Much more reasonable estimates, errors, effective samples, and `Rhat`. And let’s compare a plot for `Petal.Length[1]`:

Ahhh, that looks a lot better. The chains mix well and seem to randomly explore the space, and the densities closely agree. Go back to the top graph and compare, to see how much of an influence poor priors can have.

We have a wide choice of priors, including Normal, Student’s t, Cauchy, Laplace (double exponential), and many others. The formula argument is a lot like `lmer`‘s (from package `lme4`, an excellent place to start a hierarchical/mixed model to check things before moving to Bayesian solutions) with an addition:

`   response | addition ~ fixed + (random | group)`

where `addition` can be replaced with function calls `se`, `weights`, `trials`, `cat`, `cens`, or `trunc`, to specify SE of the observations (for meta-analysis), weighted regression, to specify the number of trials underlying each observation, the number of categories, and censoring or truncation, respectively. (See details of `brm` for which families these apply to, and how they are used.) You can do zero-inflated and hurdle models, specify multiplicative effects, and of course do the usual hierarchical/mixed effects (`random` and `group`) as well.

Families include: `gaussian`, `student`, `cauchy`, `binomial`, `bernoulli`, `beta`, `categorical`, `poisson`, `negbinomial`, `geometric`, `gamma`, `inverse.gaussian`, `exponential`, `weibull`, `cumulative`, `cratio`, `sratio`, `acat`, `hurdle_poisson`, `hurdle_negbinomial`, `hurdle_gamma`, `zero_inflated_poisson`, and `zero_inflated_negbinomial`. (The `cratio`, `sratio`, and `acat` options provide different options than the default baseline model for (ordinal) categorical models.)

All in one function! Oh, did I mention that you can specify AR, MA, and ARMA correlation structures?

The only downside to `brms` could be that it generates Stan code on the fly and passes it to Stan via `rstan`, which will result in it being compiled. For larger models, the 40-60 seconds for compilation won’t matter much, but for small models like this Iris model it dominates the run time. This technique provides great flexibility, as listed above, so I think it’s worth it.

## Required tasks:
- a) In the brms excerpt, why does the author think the compilation step is worth accepting despite its cost?
- b) Carry on the brms excerpt after its last sentence.

## Supplied information:
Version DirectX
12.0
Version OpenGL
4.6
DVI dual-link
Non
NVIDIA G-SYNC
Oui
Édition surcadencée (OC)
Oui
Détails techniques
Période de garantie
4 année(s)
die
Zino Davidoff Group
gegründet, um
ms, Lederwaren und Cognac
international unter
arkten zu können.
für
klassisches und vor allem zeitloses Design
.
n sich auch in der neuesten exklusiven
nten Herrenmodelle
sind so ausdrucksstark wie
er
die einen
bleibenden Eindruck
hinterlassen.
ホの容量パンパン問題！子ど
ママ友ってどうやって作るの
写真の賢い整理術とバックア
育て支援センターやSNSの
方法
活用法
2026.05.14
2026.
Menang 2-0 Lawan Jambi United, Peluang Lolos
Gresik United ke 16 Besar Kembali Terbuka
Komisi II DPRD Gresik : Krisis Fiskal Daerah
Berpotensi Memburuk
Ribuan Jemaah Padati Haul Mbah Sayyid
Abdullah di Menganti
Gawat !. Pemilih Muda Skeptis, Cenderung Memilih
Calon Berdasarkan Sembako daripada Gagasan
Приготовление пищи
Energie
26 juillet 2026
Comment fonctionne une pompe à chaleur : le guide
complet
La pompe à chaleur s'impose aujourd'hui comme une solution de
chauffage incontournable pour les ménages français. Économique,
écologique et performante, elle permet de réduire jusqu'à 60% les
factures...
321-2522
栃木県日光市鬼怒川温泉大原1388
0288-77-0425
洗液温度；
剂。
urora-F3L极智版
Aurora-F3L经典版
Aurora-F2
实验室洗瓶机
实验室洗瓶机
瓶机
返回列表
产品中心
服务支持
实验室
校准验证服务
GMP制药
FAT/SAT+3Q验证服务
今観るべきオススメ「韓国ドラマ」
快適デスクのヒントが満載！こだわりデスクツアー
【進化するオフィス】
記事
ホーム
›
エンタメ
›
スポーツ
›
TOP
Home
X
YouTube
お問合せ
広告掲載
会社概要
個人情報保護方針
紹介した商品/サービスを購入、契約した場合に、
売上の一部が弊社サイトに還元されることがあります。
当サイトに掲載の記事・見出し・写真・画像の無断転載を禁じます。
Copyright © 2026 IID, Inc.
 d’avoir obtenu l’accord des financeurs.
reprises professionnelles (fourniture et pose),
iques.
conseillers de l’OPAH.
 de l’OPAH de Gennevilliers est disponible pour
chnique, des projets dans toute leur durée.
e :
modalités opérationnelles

## Results for each task:
- a) Generating Stan code on the fly and compiling it gives brms great flexibility. That flexibility covers the wide choice of priors, families, formula additions and correlation structures the text describes. The 40–60 seconds of compilation also matters little for larger models, even though it dominates the run time for small ones like the Iris model.

- b)
Another example of `brms`‘ emphasis on flexibility is that the Stan code it generates is simple, and could be straightforwardly used to learn Stan coding or as a basis for a more-complex Stan model that you’d modify and then run directly via `rstan`. In keeping with this, `brms` provides the `make_stancode` and `make_standata` functions to allow direct access to this functionality.

### The `rstanarm` package

The `rstanarm` package takes a similar, but different approach. Three differences stand out: First, instead of a single main function call, `rstanarm` has several calls that are meant to be similar to pre-existing functions you are probably already using. Just prepend with “stan_”: `stan_lm`, `stan_aov`, `stan_glm`, `stan_glmer`, `stan_gamm4` (GAMMs), and `stan_polr` (Ordinal Logistic). Oh, and you’ll probably want to provide some priors, too.

Second, `rstanarm` pre-compiles the models it supports when it’s installed, so it skips the compilation step when you use it. You’ll notice that it immediately jumps to running the sampler rather than having a “Compiling C++” step. The code it generates is considerably more extensive and involved than the code `brms` generates, which seems to allow it to sample faster but which would also make it more difficult to take and adapt it by hand to go beyond what the `rstanarm/brms` approach offers explicitly. In keeping with this philosophy, there is no explicit function for seeing the generated code, though you can always look into the fitted model to see it. For example, if the model were `br2`, you could look at `br2\$stanfit@stanmodel@model_code`.

Third, as its excellent vignettes emphasize, Bayesian modeling is a series of steps that include posterior checks, and `rstanarm` provides a couple of functions to help you, including `pp_check`. (This difference is not as hard-wired as the first two, and `brms` could/should someday include similar functions, but it’s a statement that’s consistent with the Stan team’s emphasis.)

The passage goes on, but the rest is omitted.